Thermal-Characteristics and Sex Determination in Field Nests of the Pig-Nosed Turtle, Carettochelys-Insculpta (Chelonia, Carettochelydidae), From Northern Australia

A Georges

Australian Journal of Zoology 40(5) 511 - 521
Published: 1992

Abstract

Carettochelys insculpta lays its eggs in shallow nests constructed in clean fine sand adjacent to water. Six nests had the following thermal characteristics: (1) core temperatures ranging from 26.1 to 33.7-degrees-C early in September, from 30.0 to 38.7-degrees-C early in October and from 28.4 to 36.8-degrees-C early in November; (2) a pronounced daily cycle in core temperatures of up to 6.4-degrees-C in amplitude, with the minimum occurring after sunrise in mid-morning and the maximum occurring in the evening; (3) a difference in the temperatures experienced by the top and bottom eggs in a single nest of up to 3.5-degrees-C at any one time. Nest heating and the maximum temperatures achieved were principally driven by solar irradiation, not ambient air temperatures.
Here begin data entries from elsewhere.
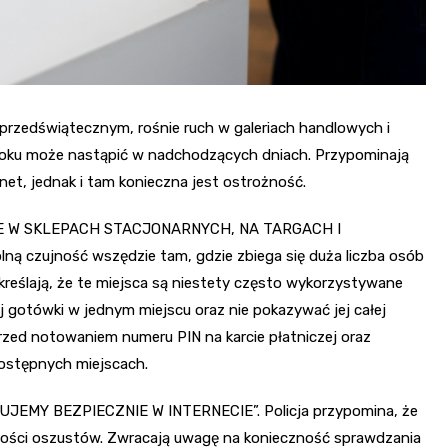
 przedświątecznym, rośnie ruch w galeriach handlowych i
tłoku może nastąpić w nadchodzących dniach. Przypominają
net, jednak i tam konieczna jest ostrożność.
ZNIE W SKLEPACH STACJONARNYCH, NA TARGACH I
 czujność wszędzie tam, gdzie zbiega się duża liczba osób
reślają, że te miejsca są niestety często wykorzystywane
 gotówki w jednym miejscu oraz nie pokazywać jej całej
rzed notowaniem numeru PIN na karcie płatniczej oraz
stępnych miejscach.
PUJEMY BEZPIECZNIE W INTERNECIE”. Policja przypomina, że
ności oszustów. Zwracają uwagę na konieczność sprawdzania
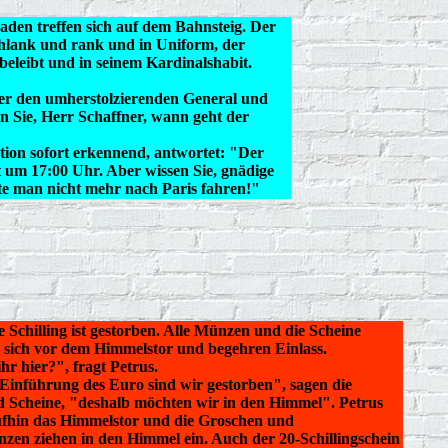
den treffen sich auf dem Bahnsteig. Der
chlank und rank und in Uniform, der
beleibt und in seinem Kardinalshabit.
ber den umherstolzierenden General und
en Sie, Herr Schaffner, wann geht der
ation sofort erkennend, antwortet: "Der
 um 17:00 Uhr. Aber wissen Sie, gnädige
te man nicht mehr nach Paris fahren!"
e Schilling ist gestorben. Alle Münzen und die Scheine
sich vor dem Himmelstor und begehren Einlass.
hr hier?", fragt Petrus.
Einführung des Euro sind wir gestorben", sagen die
Scheine, "deshalb möchten wir in den Himmel". Petrus
ufhin das Himmelstor und die Groschen und
nzen ziehen in den Himmel ein. Auch der 20-Schillingschein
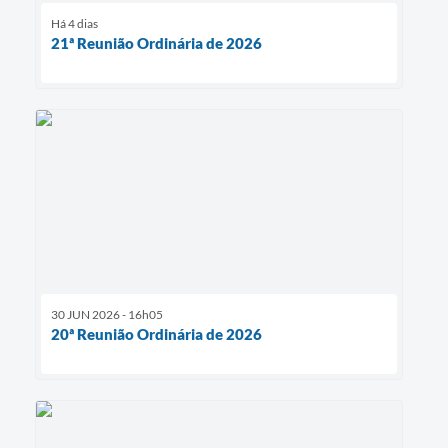
Há 4 dias
21ª Reunião Ordinária de 2026
30 JUN 2026 - 16h05
20ª Reunião Ordinária de 2026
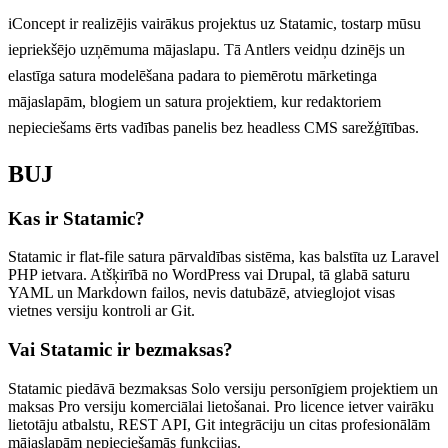
iConcept ir realizējis vairākus projektus uz Statamic, tostarp mūsu
iepriekšējo uzņēmuma mājaslapu. Tā Antlers veidņu dzinējs un
elastīga satura modelēšana padara to piemērotu mārketinga
mājaslapām, blogiem un satura projektiem, kur redaktoriem
nepieciešams ērts vadības panelis bez headless CMS sarežģītības.
BUJ
Kas ir Statamic?
Statamic ir flat-file satura pārvaldības sistēma, kas balstīta uz Laravel
PHP ietvara. Atšķirībā no WordPress vai Drupal, tā glabā saturu
YAML un Markdown failos, nevis datubāzē, atvieglojot visas
vietnes versiju kontroli ar Git.
Vai Statamic ir bezmaksas?
Statamic piedāvā bezmaksas Solo versiju personīgiem projektiem un
maksas Pro versiju komerciālai lietošanai. Pro licence ietver vairāku
lietotāju atbalstu, REST API, Git integrāciju un citas profesionālām
mājaslapām nepieciešamās funkcijas.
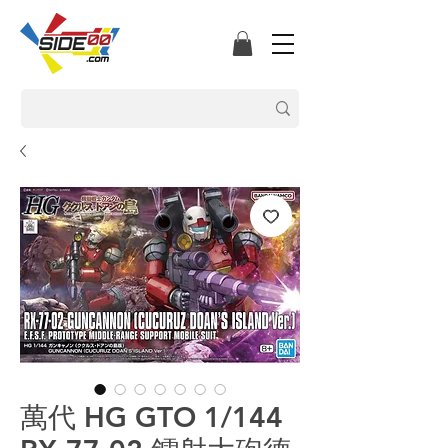
萬代 HG GTO 1/144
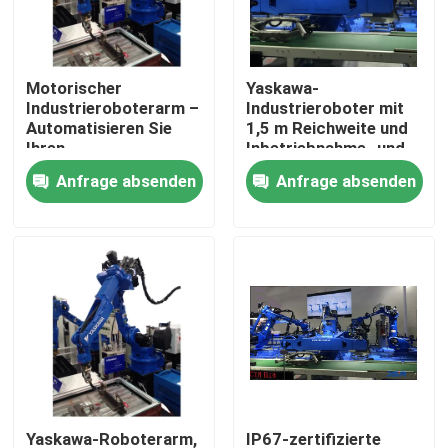
Über uns
Motorischer
Yaskawa-
Industrieroboterarm –
Industrieroboter mit
Fabrik-Ausflug
Automatisieren Sie
1,5 m Reichweite und
Ihren
Inbetriebnahme- und
Fertigungsprozess
Schulungsservice
Anfrage absenden
Anfrage absenden
Qualitätskontrolle
mit Kernkomponenten
Treten Sie mit uns in Verbindung
Nachrichten
Fälle
Fordern Sie ein Zitat
Yaskawa-Roboterarm,
IP67-zertifizierte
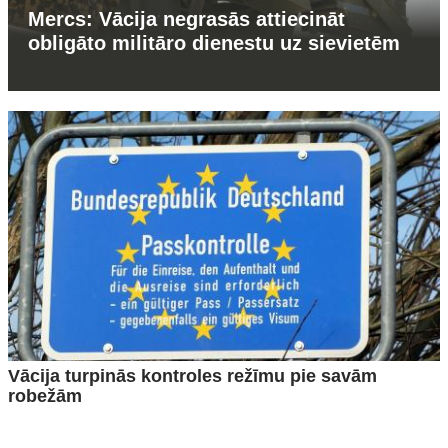
Mercs: Vācija negrasās attiecināt
obligāto militāro dienestu uz sievietēm
Vācija turpinās kontroles režīmu pie savām
robežām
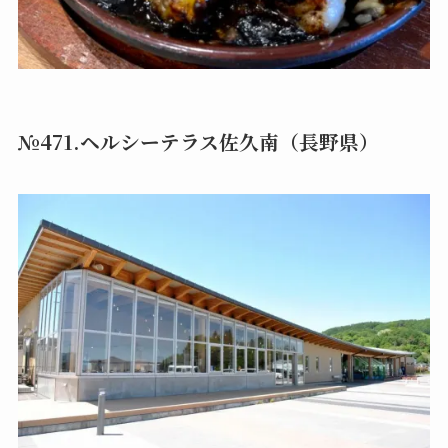
№471.ヘルシーテラス佐久南（長野県）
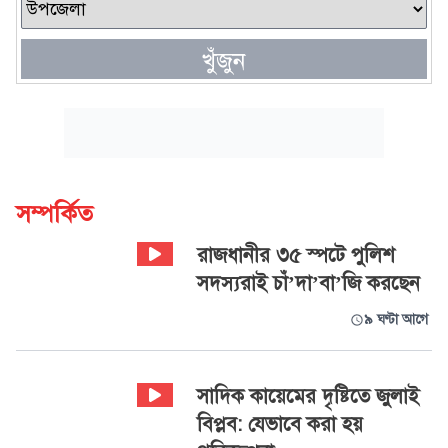
খুঁজুন
সম্পর্কিত
রাজধানীর ৩৫ স্পটে পুলিশ
সদস্যরাই চাঁ’দা’বা’জি করছেন
৯ ঘণ্টা আগে
সাদিক কায়েমের দৃষ্টিতে জুলাই
বিপ্লব: যেভাবে করা হয়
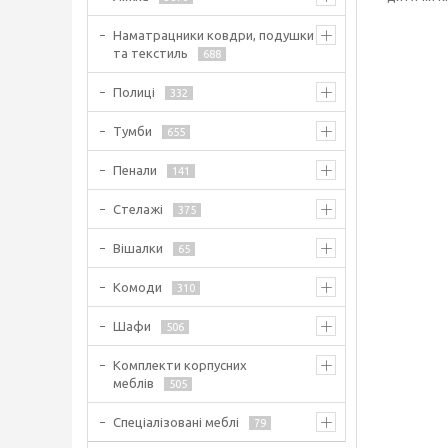
Наматрацники ковдри, подушки
та текстиль
688
Полиці
332
Тумби
655
Пенали
141
Стелажі
375
Вішалки
65
Комоди
310
Шафи
506
Комплекти корпусних
меблів
505
Спеціалізовані меблі
79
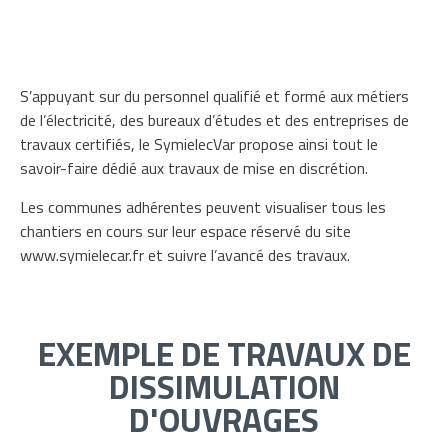
S’appuyant sur du personnel qualifié et formé aux métiers
de l’électricité, des bureaux d’études et des entreprises de
travaux certifiés, le SymielecVar propose ainsi tout le
savoir-faire dédié aux travaux de mise en discrétion.
Les communes adhérentes peuvent visualiser tous les
chantiers en cours sur leur espace réservé du site
www.symielecar.fr et suivre l’avancé des travaux.
EXEMPLE DE TRAVAUX DE
DISSIMULATION
D'OUVRAGES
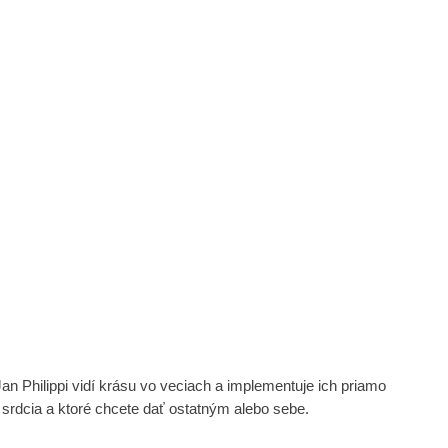
an Philippi vidí krásu vo veciach a implementuje ich priamo
srdcia a ktoré chcete dať ostatným alebo sebe.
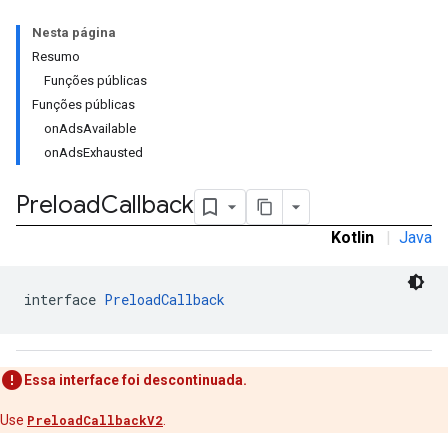
Nesta página
Resumo
Funções públicas
rstitial
Funções públicas
onAdsAvailable
onAdsExhausted
Preload
Callback
Kotlin
|
Java
interface 
PreloadCallback
Essa interface foi descontinuada.
Use
PreloadCallbackV2
.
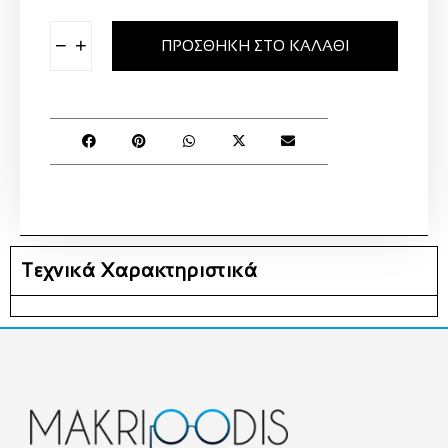
−
+
ΠΡΟΣΘΉΚΗ ΣΤΟ ΚΑΛΆΘΙ
Τεχνικά Χαρακτηριστικά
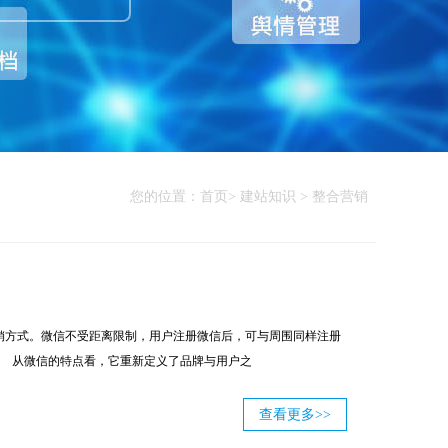
您的位置：首页> 建站知识 > 整合营销
销方式。微信不受距离限制，用户注册微信后，可与周围同样注册
。 从微信的特点看，它重新定义了品牌与用户之
查看更多>>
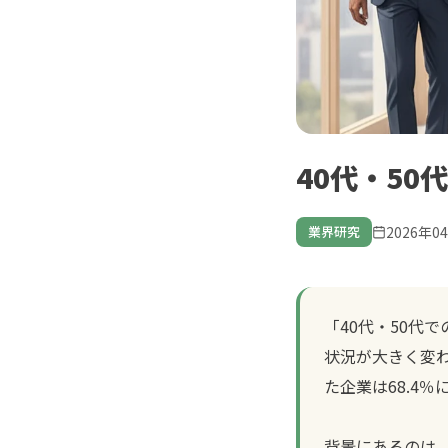
40代・5
2026年0
業界研究
「40代・50代
状況が大きく変
た企業は68.4
背景にあるのは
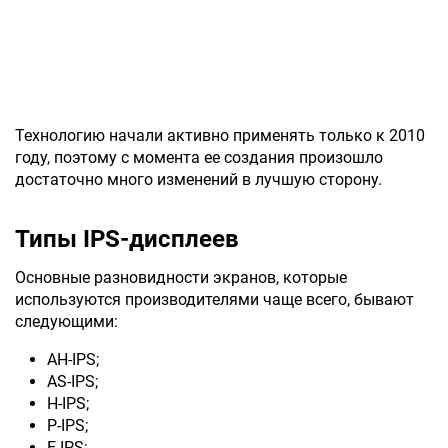
Технологию начали активно применять только к 2010
году, поэтому с момента ее создания произошло
достаточно много изменений в лучшую сторону.
Типы IPS-дисплеев
Основные разновидности экранов, которые
используются производителями чаще всего, бывают
следующими:
AH-IPS;
AS-IPS;
H-IPS;
P-IPS;
E-IPS;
Hot nests produced females exclusively, nests intermediate in temperature produced a mixture of sexes, and the sole cool nest produced males exclusively. In nests that produced both sexes, males emerged from the deepest coolest eggs whereas females emerged from the shallowest eggs. Hence, field nests may yield both sexes either because egg temperatures are on the sex-determining threshold or because thermal gradients in nests span both male- and female-producing temperatures.